Эсфирь, молодец, не палит зря, холодно и зорко высматривает все возможности, я шел впереди крадучись, прячась под стеной, а она то и дело разворачивалась и двигалась спиной вперед, охраняя наш тыл.
Вдали у выхода на лестницу двое залегли и открыли огонь из автоматических винтовок.
Эсфирь выстрелила дважды, я поспешил вмешаться, а то зря переводит патроны, а они денег стоят, один из стрелявших уронил голову, а второй поспешно юркнул за угол.
– Молодец, – похвалил я, – жаль, второго не успела.
Она напомнила гордо:
– Серебряная медаль на Олимпиаде!
– Но до бурятов вам далеко…
Тот, убежавший, высунулся на мгновение и выстрелил, а я только-только поднимал руку с пистолетом. Мышечные волокна взвыли от боли, но когда я наконец вскинул пистолет в нужную позицию, стрелявший уже исчез, оставив торчать дулом к небу армейскую винтовку.
– С той стороны должен быть выход, – крикнул я и ринулся вдогонку.
Лестница повела вверх, там промелькнула фигура мужчины в кожаной куртке и джинсах неприметного цвета, но пронесся с такой скоростью, что выстрелить точно бы не успел.
Когда я с разбегу вылетел в длинный и узкий коридор с дверьми по одну сторону и такими же с другой стороны, убегающий мелькнул в самом конце.
Стрелять вдогонку я даже не пытался, нервные сигналы у меня распространяются по телу с огромной скоростью, но мышечные не успевают, мозг уже сказал честно и беспристрастно, что пока вскину руку с тяжелым пистолетом в ладони, убегающий успеет за миг до этого скользнуть на угол стены, а строили европейцы по своим немецким стандартам, это значит, только выстрелом из танковой пушки можно отколоть кусок стены и достать гада.
Я выскочил на широкую террасу, слева за невысоким изящным заборчиком пустое пространство глубиной в два этажа. Терраса идет по красивому овалу, так что у кайфующих здесь есть соблазн бросать бумажки из-под мороженого просто вниз на головы входящим.

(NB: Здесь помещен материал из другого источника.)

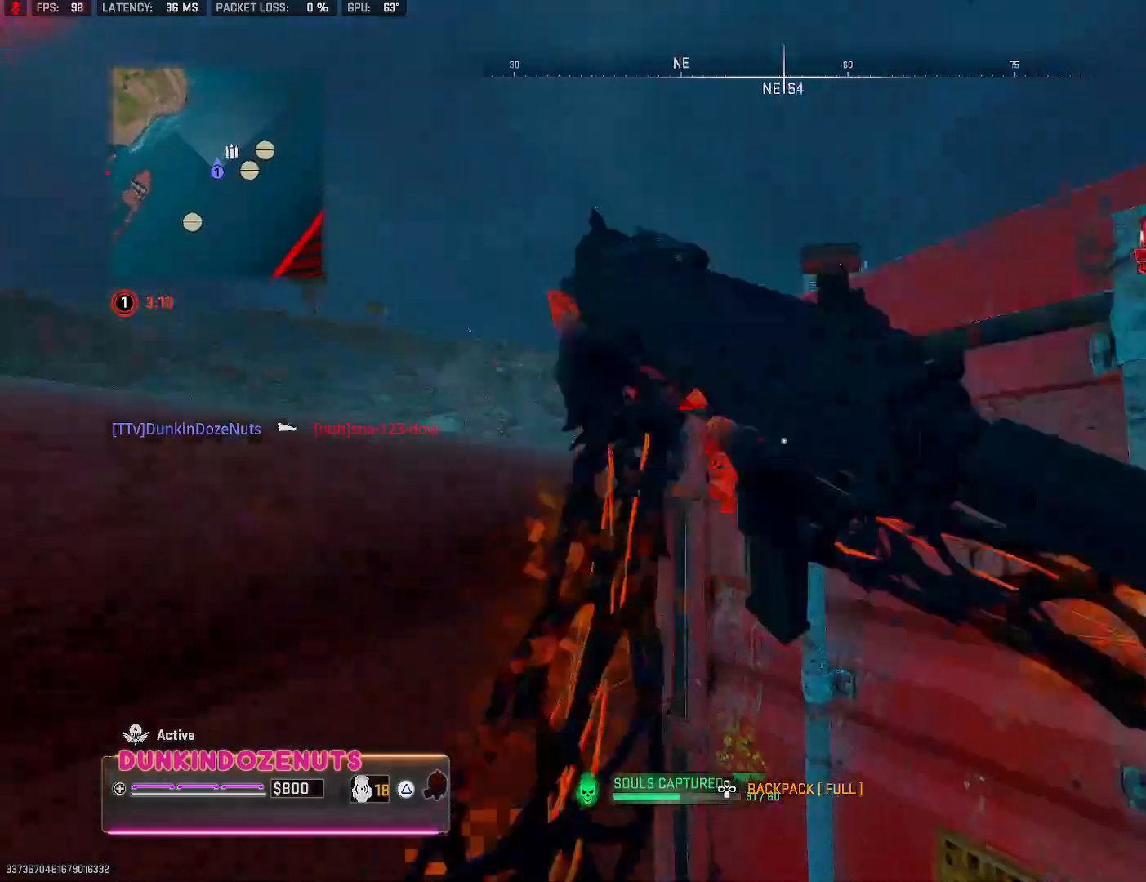
{"buttons": ["L2"], "left_stick": "up", "right_stick": "down-right", "events": [[17, "CROSS", "up"], [50, "CROSS", "down"], [133, "right_stick", "right"], [267, "CROSS", "up"], [267, "left_stick", "up"], [400, "L2", "down"], [467, "right_stick", "down-right"]]}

Все-таки я сплоховал на бегу, он ринулся на меня из неприметной ниши, как буйвол на трепетную лань. Я даже не пытался выдержать удар, мозг успел проделать все расчеты моих возможностей и его, соотнося массу его тела, скорость, уровень интеллекта, и выдал оптимальный вариант действий или, как говорят придурки, самый оптимальный.
Повернувшись боком, я ухватил его за массивную цепочку на шее, дал подножку и успел набросить цепочку на металлический штырь ограды.
Здоровяк ударился о барьер, перевалился на ту сторону, однако цепочка удержала, я даже слышал, как хрустнули позвонки в его шее.
Я скользнул вдоль стены, успел подумать, как же это мой мозг узнал, что его вес сто девять килограммов, скорость пятнадцать, интеллект равен шестидесяти трем… и мозг тут же радостно высветил все сложнейшие расчеты и формулы, по которым все узнал и понял…
– Да заткнись ты, – сказал я зло, – неужели и ай-ай будет таким же гениальным идиотом…
Эсфирь с дробным топотом копыт набежала сзади, крикнула нервно:
– Ты что-то хрюкнул?
– Самокритикой занимаюсь, – сообщил я виновато. – Иди вперед, а то там опасно. А я буду смотреть на тебя сзади и любоваться, как любитель искусства для народа.